Argentina’s elasticities are closer to those observed in high-income countries likely below 5% like other Latin American countries (LAC) such as Chile, Brazil, Uruguay and Mexico.28 This relatively low elasticity could be attributable to the high affordability of cigarettes in these countries.29
This study confirms that the rise in taxes results in a reduction of cigarette consumption as well as an increase in government revenues even in the most conservative scenario analysis. Tax increase simulations support international evidence on the effectiveness of increasing taxes as an tobacco control measure.3 In absolute value, income elasticity is about 47.1% greater than the price of elasticity of demand.
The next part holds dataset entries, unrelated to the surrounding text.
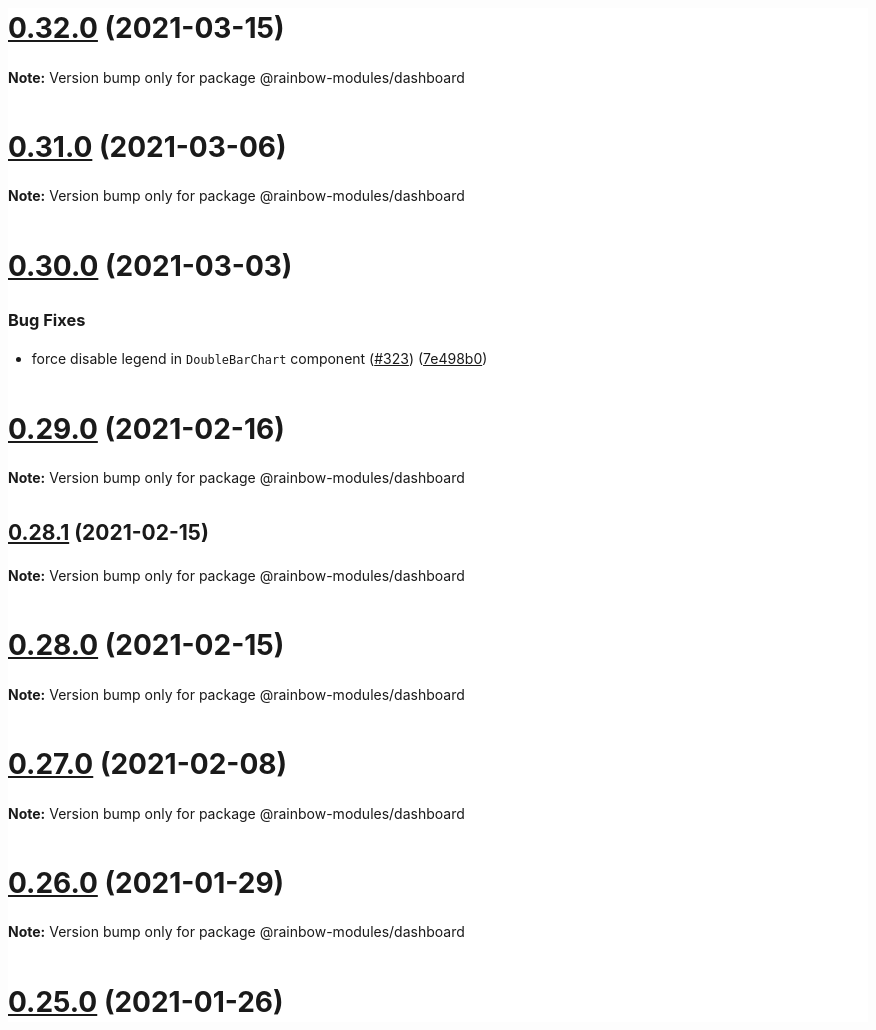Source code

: # [0.32.0](https://github.com/nexxtway/rainbow-modules/compare/v0.31.0...v0.32.0) (2021-03-15)

**Note:** Version bump only for package @rainbow-modules/dashboard

# [0.31.0](https://github.com/nexxtway/rainbow-modules/compare/v0.30.0...v0.31.0) (2021-03-06)

**Note:** Version bump only for package @rainbow-modules/dashboard

# [0.30.0](https://github.com/nexxtway/rainbow-modules/compare/v0.29.0...v0.30.0) (2021-03-03)

### Bug Fixes

-   force disable legend in `DoubleBarChart` component ([#323](https://github.com/nexxtway/rainbow-modules/issues/323)) ([7e498b0](https://github.com/nexxtway/rainbow-modules/commit/7e498b01f438fa6670331237180e349fd6ccef5e))

# [0.29.0](https://github.com/nexxtway/rainbow-modules/compare/v0.28.1...v0.29.0) (2021-02-16)

**Note:** Version bump only for package @rainbow-modules/dashboard

## [0.28.1](https://github.com/nexxtway/rainbow-modules/compare/v0.28.0...v0.28.1) (2021-02-15)

**Note:** Version bump only for package @rainbow-modules/dashboard

# [0.28.0](https://github.com/nexxtway/rainbow-modules/compare/v0.27.0...v0.28.0) (2021-02-15)

**Note:** Version bump only for package @rainbow-modules/dashboard

# [0.27.0](https://github.com/nexxtway/rainbow-modules/compare/v0.26.0...v0.27.0) (2021-02-08)

**Note:** Version bump only for package @rainbow-modules/dashboard

# [0.26.0](https://github.com/nexxtway/rainbow-modules/compare/v0.25.0...v0.26.0) (2021-01-29)

**Note:** Version bump only for package @rainbow-modules/dashboard

# [0.25.0](https://github.com/nexxtway/rainbow-modules/compare/v0.24.0...v0.25.0) (2021-01-26)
This means that to offset 10% increase in income and bring about a fall in consumption, the real price should be raised by 14.71% in a quarter. Policymakers must ensure periodic tax increases to progressively reduce cigarette affordability. Combining price and income elasticities estimations, policymakers, particularly in rapidly growing economies, may obtain a tax increase benchmark indicator that determines how much tax should increase so that cigarette affordability at least does not increase.30,31
The present study has some limitations. Our analysis considers average price and income, and does not allow us to analyze inequalities neither other tobacco products elasticities of certain groups.
This study contributed significantly to a change in fiscal policy in Argentina. In May 2016, the Argentinean federal government enacted a decree that increased the Internal Tax by 15 percentage points (from 60 to 75%) increasing the cigarettes price by 50%. According to our analysis, the total cigarette consumption would be reduced by 15%. This tax increase is an important success for public health, even though the increase in Internal Tax was only applied to cigarettes and it served to strengthen the ad valorem tax structure.
This new tax policy increases opportunities for substitution for cheaper brands and for other tobacco products like “roll-your-own”. Tax increase law should include a simpler tax structure via a specific tax and a harmonization of the taxes for all tobacco products to avoid substitution. A single increase is not sufficient and it is essential to implement periodic adjustments to offset the effects of increasing affordability in an inflationary context like Argentina’s.
Our study shows that demand analysis is necessary but not sufficient to promote successful tax policies. It is also essential to analyze the tax structure to promote effective and sustainable policies.